4. A alusão a Aristóteles é à noção de polis autárcita, auto-suficiente, implicando a cidade propriamente dita e a região agrícola que a envolve (Politica). É o que os historiadores chamam “cidade Estado”, mas era de facto, em linguagem do antropólogo Pierre Clastres, a cidade contra o Estado, a impedir que houvesse um Estado grego dominando as várias cidades autónomas. Como aqui, estes acontecimentos locais defendendo-se dos circuitos globais, sem deixar de aproveitar deles tudo o que lhes seja proveitoso. As sociedades agrícolas têm como estrutura de base a região, uma cidade com artesanato e algum mercado e estrutura politica adequada; quando cosmopolitas, nomeadamente o império romano, criaram redes de super-estruturas inter-regionais, como as modernas nações. E foram essas regiões que sobraram do afundamento do império romano ocidental latino (e aliás também oriental, de língua grega), oferecendo a base do feudalismo medieval até que as regiões recomeçaram a mexer em comunas vivas e algumas universidades se desenvolveram, a recuperar os textos antigos e a estudá-los e discuti-los.
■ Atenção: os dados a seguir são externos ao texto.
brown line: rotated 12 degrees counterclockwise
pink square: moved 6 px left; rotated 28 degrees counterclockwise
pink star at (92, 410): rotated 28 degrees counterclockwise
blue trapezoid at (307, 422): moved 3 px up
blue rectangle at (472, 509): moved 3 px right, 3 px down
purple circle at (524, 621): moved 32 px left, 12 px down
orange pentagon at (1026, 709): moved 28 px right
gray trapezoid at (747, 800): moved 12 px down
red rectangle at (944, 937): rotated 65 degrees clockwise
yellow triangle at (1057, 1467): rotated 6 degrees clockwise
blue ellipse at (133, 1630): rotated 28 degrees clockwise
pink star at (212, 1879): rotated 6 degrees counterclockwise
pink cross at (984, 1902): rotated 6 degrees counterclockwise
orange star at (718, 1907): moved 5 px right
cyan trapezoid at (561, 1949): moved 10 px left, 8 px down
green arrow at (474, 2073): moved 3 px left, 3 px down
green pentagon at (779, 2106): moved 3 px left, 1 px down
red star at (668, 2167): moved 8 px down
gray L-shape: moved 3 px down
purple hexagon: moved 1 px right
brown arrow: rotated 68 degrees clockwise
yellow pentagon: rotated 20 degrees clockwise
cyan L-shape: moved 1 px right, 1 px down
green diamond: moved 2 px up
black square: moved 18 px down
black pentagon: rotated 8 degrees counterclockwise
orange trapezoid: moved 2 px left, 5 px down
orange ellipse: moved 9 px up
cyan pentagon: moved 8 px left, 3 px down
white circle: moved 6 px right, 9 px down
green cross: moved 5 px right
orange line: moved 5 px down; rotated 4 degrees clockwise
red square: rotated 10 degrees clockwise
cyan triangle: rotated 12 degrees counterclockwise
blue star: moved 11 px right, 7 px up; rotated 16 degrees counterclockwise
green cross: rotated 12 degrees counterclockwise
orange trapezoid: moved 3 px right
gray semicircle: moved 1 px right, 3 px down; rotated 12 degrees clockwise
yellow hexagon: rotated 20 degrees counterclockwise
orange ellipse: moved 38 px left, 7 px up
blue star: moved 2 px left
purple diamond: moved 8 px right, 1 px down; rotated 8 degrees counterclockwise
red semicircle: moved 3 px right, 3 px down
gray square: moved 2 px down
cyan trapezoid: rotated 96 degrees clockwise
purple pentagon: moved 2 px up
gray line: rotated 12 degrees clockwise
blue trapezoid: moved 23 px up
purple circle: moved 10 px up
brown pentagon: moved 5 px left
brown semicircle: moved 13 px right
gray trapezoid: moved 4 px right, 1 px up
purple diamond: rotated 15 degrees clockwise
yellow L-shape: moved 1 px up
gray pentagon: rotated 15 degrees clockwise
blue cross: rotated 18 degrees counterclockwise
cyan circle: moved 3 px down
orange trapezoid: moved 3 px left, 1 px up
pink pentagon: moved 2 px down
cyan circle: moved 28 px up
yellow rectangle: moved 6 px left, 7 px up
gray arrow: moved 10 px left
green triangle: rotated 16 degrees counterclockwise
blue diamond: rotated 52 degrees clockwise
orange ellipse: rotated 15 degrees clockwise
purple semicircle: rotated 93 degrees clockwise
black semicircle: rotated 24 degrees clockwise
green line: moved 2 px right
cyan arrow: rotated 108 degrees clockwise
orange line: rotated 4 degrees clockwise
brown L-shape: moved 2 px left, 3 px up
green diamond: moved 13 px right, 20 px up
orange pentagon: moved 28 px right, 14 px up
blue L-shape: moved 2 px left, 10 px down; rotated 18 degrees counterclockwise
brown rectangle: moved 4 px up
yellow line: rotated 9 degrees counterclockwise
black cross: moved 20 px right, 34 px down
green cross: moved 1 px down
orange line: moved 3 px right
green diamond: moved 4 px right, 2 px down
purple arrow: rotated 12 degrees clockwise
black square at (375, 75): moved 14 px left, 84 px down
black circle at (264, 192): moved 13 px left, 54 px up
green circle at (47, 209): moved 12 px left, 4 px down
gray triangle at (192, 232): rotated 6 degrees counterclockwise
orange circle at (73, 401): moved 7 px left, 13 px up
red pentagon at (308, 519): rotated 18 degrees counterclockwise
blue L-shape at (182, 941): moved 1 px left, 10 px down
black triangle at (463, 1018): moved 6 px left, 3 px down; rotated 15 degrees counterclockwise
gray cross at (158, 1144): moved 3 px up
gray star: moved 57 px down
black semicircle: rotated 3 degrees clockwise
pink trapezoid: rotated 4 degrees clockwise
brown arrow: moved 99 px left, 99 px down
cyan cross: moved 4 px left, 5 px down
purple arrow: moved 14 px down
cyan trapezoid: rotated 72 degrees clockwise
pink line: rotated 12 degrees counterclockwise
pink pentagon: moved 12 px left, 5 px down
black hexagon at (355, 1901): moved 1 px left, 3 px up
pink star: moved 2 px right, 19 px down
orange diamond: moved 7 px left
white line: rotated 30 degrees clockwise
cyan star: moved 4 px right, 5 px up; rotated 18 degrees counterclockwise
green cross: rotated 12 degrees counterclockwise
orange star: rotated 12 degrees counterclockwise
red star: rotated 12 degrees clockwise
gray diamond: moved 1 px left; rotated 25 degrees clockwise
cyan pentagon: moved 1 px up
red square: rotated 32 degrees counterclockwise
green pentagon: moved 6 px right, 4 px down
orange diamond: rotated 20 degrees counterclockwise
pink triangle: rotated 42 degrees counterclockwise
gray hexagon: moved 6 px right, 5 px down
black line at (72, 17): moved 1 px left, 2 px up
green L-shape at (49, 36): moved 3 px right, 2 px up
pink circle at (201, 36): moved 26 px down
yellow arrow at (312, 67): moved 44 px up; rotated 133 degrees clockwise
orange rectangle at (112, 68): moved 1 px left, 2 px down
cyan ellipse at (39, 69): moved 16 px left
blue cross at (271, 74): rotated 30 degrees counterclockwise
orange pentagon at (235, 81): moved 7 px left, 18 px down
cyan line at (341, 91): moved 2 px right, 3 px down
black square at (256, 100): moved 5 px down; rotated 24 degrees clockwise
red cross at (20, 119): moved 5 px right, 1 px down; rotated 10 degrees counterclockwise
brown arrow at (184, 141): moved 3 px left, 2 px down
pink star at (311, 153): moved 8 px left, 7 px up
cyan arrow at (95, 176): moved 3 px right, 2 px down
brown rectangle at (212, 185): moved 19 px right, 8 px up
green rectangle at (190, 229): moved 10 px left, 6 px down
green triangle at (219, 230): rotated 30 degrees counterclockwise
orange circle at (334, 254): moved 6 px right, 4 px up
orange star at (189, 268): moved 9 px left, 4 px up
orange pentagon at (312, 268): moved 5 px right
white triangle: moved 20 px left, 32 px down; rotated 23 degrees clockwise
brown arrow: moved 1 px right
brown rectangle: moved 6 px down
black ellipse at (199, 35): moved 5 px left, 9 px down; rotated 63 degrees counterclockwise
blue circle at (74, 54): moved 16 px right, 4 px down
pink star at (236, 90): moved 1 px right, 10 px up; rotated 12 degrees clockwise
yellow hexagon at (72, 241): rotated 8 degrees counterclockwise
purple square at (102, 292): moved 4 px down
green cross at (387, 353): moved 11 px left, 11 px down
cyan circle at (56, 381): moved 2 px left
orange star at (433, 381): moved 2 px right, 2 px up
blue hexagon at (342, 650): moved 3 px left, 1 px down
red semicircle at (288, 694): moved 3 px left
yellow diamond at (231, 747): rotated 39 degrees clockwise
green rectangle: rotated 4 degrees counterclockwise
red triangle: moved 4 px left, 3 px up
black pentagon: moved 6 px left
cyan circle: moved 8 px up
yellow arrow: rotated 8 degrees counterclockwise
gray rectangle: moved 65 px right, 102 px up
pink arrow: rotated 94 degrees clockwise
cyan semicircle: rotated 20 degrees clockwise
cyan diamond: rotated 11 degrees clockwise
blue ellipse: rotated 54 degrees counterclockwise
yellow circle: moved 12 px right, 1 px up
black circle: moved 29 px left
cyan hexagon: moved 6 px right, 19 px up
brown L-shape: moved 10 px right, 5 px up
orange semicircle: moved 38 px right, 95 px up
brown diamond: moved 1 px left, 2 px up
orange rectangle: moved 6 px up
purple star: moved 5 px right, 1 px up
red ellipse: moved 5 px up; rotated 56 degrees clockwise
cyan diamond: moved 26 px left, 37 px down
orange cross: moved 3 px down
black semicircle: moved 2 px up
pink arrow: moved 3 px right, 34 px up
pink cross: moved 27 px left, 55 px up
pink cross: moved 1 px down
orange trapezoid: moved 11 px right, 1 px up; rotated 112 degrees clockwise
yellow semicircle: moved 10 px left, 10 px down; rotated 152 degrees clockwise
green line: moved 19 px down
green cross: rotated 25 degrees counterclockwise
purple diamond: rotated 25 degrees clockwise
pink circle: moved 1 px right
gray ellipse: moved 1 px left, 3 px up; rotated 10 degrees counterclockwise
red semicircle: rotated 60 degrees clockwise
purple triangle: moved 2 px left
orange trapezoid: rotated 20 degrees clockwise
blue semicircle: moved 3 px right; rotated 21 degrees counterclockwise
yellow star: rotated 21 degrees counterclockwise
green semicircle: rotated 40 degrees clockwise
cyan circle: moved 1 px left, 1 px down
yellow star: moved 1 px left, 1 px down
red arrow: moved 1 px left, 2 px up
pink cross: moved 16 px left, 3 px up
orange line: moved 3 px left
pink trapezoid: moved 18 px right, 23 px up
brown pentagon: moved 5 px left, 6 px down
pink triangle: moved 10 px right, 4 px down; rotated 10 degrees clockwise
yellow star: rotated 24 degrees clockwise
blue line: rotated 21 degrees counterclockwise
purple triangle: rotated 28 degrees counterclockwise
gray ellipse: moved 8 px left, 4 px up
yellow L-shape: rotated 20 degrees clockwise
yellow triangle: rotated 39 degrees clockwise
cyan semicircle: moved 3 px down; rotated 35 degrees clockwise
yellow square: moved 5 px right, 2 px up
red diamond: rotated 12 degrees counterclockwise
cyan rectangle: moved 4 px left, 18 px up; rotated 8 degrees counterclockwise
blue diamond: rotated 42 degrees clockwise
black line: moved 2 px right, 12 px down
5. É esta estrutura que o filme mostra estar a ser criada em muitos lados, eles andaram por dez países mas dizem no final que há muitos mais a efervescerem, em defesa face às agressões do global, não necessariamente contra todo o global, mas contra as destruições que ele provoca por ignorância das bases cívicas e económicas que o sustentam, redes entre regiões que as ignoram. Mas sendo assim, esta ossatura de resistência local tendendo a autarcia pode também anunciar uma futura civilização pós-imperialismo financeiro, quando este se for criando fendas que ele não saiba e possa remediar, pôr-lhe remendos duráveis. Então já provavelmente as novas realidades cívicas estarão relacionadas entre si por redes de comunicação mais ligeiras e diversificantes. Eis como o Amanhã me faz sonhar.